Another example is Hauwa Ibrahim, a lawyer with roots in Nigeria. She has successfully and beautifully defended women accused of adultery in Shari'ah courts and has now published a handbook for lawyers working in Shari'ah courts. Moreover, we are now beginning to see a surge in interpretations of the Quran and Hadith via female scholarship.
It is important to note that Hirsi Ali's work has been continually challenged by reputable, feminist Muslim scholars who insist that her work does not reflect the variety or the complexity of Muslim women's lives or our social and political aspirations.
As Prof. Aliyyah Abdur-Rahman (ENG) said in a letter to University President Frederick Lawrence, "the very women whose identities, experiences, and political needs that Hirsi Ali purportedly represents, are those who will be most demeaned by her receipt of this honor." To again quote Professor Abdur-Rahman, Hirsi Ali's narrative and political and public "stance of Western modernity and cultural superiority that depends on antiquated racist logics that present people from the Middle East and Africa as culturally backward and in need of the civilizing influences of the West" is inexcusable on the part of Brandeis.
The University presents honorary degrees so as to "identify the University with the values expressed through the work and accomplishments of the honoree" and "draw positive attention to the University as an institution that respects and encourages such values and the manner in which those values are expressed."
It seems as though the selection committee has grossly ignored the values expressed through Hirsi Ali's work while subsequently choosing an honoree who will not bring positive attention to the University as an institution. We are questioning what value this University wishes to uphold.
We are receiving the message that Brandeis University believes Ayaan Hirsi Ali, her ideology and radical Islamophobia, are worthy of respect, celebration and encouragement. How are we to understand this as students of Brandeis University?
As Muslims on this campus and as students who contribute greatly to this University, we deserve respect and rights that every other student has-respect and rights to which, according to this institution itself, every student is entitled.
The selection of Hirsi Ali is a great disrespect to the Muslim students and moreover to the entire campus as a whole, to the faculty and students who truly embody the values and morals of social justice. Brandeis is isolating its Muslim students by bringing to commencement, one of the largest public gatherings under the name of this institution, a woman whose fame and public image lies solely on anti-Islam sentiments. This decision will certainly dampen the joyous occasion that the commencement ceremony is supposed to be for many Muslim graduates, non-Muslim allies and their families.
It is also important to consider how this will affect Brandeis Muslim chaplain Imam Talal Eid's presence at commencement as well. Brandeis has unapologetically disregarded the extremely uncomfortable position that Eid would be placed in sharing a ceremony with Hirsi Ali.
The administration has failed to comprehend the cruelty of this decision and recognize the long-term ramifications of its selection of Hirsi Ali, both on current students as well as prospective students.
This act on the part of the administration is completely disrespectful and hypocritical. Just as Islam Awareness Week 2014 has passed, we have seen an inspiring surge in solidarity from Brandeis toward the Muslim community on campus. We truly hope the Brandeis community can support us again (and anyone else who felt a personal attack through this decision) in asking University President Frederick Lawrence to rectify this appalling decision.
-Alina Cheema '15 is the President and Yasmin Yousof '15 is the Secretary of the Brandeis Muslim Students Association. This article was a joint effort by multiple other members of the Brandeis Muslim Students Association.

* _Data to examine_:
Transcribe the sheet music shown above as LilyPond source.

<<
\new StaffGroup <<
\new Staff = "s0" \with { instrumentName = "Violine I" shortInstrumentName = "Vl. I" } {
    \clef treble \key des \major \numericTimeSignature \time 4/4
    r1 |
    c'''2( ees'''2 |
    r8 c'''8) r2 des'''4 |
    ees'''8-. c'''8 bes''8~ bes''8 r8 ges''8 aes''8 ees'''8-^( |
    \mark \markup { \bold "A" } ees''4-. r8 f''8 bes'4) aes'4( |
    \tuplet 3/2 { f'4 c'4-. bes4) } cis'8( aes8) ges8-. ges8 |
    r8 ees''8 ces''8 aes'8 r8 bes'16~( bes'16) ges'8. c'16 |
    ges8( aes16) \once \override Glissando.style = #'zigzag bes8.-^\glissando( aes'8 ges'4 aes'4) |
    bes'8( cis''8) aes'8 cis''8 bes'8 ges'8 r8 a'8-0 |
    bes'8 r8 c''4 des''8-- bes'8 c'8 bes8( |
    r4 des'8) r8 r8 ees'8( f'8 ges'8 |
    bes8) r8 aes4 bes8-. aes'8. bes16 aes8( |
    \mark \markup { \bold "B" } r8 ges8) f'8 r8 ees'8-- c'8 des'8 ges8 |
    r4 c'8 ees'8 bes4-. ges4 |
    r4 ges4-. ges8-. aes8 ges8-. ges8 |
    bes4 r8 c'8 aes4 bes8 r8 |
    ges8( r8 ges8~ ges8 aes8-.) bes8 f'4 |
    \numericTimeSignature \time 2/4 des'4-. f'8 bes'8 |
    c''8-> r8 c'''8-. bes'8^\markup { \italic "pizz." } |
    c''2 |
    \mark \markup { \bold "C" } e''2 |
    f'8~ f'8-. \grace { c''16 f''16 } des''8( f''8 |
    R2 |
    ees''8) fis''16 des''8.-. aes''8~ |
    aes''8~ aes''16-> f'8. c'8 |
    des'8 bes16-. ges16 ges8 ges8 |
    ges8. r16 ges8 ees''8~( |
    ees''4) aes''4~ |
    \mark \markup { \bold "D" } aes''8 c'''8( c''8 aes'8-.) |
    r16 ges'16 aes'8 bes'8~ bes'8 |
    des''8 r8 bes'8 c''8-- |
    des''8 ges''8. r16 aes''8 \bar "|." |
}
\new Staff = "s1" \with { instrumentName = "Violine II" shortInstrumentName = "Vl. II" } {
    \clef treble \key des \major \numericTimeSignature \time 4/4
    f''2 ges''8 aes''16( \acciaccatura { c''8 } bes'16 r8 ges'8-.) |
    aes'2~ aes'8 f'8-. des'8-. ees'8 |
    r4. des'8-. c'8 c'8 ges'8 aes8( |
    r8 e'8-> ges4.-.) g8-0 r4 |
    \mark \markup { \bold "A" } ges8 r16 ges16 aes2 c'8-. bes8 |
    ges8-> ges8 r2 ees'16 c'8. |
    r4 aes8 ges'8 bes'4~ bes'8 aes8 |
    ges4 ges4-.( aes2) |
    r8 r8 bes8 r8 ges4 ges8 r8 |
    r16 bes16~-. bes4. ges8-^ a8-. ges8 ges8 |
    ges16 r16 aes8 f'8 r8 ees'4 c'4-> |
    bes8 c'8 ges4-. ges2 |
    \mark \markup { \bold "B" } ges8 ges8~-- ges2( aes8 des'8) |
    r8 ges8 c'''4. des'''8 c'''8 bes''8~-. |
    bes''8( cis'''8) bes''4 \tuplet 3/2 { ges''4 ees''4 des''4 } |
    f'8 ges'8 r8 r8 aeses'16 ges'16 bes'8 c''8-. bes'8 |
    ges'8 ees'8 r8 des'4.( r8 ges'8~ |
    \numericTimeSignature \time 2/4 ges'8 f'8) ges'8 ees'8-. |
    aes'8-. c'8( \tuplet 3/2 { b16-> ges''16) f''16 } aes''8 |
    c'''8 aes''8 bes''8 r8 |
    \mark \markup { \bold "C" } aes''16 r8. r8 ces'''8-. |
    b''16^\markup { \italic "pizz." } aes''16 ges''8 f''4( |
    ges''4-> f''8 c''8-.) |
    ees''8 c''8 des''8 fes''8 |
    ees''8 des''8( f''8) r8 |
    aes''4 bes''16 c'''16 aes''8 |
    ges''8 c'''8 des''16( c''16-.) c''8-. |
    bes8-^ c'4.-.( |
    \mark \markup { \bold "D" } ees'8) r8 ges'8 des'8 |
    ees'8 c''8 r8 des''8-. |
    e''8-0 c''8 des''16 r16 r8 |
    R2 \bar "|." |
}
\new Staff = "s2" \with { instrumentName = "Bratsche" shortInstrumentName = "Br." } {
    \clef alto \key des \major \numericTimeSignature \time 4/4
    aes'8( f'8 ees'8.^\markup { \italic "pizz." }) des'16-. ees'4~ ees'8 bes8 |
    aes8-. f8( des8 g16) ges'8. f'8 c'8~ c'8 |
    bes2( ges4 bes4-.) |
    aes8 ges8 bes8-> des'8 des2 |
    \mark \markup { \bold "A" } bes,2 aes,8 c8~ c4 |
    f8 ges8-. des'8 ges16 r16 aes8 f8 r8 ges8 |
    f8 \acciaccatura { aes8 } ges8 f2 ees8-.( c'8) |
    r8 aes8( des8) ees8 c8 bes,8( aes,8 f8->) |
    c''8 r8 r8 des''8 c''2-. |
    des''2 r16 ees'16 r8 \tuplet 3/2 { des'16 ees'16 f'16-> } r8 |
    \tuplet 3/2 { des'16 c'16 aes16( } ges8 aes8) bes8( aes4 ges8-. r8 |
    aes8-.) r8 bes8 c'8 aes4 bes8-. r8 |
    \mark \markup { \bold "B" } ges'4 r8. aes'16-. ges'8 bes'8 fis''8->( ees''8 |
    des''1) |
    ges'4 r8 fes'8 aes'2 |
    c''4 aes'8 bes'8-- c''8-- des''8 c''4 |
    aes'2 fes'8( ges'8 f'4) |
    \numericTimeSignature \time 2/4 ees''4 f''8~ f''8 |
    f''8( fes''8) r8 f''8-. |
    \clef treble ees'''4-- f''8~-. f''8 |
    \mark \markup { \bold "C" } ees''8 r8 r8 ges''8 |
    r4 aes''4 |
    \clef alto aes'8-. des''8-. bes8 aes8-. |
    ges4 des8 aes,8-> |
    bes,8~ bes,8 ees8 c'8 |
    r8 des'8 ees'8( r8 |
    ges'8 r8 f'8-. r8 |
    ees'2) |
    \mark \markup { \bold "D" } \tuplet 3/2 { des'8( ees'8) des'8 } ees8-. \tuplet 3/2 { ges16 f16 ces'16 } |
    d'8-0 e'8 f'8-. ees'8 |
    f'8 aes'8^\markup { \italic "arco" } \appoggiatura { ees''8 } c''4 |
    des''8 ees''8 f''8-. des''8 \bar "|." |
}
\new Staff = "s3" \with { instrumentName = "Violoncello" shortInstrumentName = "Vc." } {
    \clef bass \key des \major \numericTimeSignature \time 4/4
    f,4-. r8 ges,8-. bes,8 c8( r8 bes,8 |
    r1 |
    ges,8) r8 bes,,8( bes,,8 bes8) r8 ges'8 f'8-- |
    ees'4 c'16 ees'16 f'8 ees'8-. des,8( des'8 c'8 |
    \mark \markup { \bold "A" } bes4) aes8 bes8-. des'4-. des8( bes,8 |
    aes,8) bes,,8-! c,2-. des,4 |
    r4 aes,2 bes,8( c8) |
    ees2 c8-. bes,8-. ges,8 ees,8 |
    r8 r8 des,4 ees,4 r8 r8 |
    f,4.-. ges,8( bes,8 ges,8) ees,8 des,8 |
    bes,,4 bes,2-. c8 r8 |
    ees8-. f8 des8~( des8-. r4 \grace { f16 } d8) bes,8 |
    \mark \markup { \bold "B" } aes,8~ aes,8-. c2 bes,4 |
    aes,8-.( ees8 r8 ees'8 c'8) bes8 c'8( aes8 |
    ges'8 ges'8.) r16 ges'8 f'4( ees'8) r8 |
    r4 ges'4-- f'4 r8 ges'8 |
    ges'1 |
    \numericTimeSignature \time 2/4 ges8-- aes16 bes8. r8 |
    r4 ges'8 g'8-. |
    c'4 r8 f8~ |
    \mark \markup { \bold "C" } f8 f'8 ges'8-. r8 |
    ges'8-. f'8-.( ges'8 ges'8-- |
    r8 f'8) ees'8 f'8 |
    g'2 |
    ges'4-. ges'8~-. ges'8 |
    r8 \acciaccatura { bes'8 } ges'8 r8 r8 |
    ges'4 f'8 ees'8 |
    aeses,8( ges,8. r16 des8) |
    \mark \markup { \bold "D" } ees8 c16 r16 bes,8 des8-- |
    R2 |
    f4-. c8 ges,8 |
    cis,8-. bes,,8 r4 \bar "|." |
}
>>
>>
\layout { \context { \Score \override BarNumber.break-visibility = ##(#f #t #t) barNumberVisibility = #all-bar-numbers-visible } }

* _Task_: Switch "administration" to "university leadership" in the passage of the Hirsi Ali honorary degree text starting with "The administration has" and going on through "this appalling decision.", and give that passage again.

* _Solution_:
The university leadership has failed to comprehend the cruelty of this decision and recognize the long-term ramifications of its selection of Hirsi Ali, both on current students as well as prospective students.
This act on the part of the university leadership is completely disrespectful and hypocritical. Just as Islam Awareness Week 2014 has passed, we have seen an inspiring surge in solidarity from Brandeis toward the Muslim community on campus. We truly hope the Brandeis community can support us again (and anyone else who felt a personal attack through this decision) in asking University President Frederick Lawrence to rectify this appalling decision.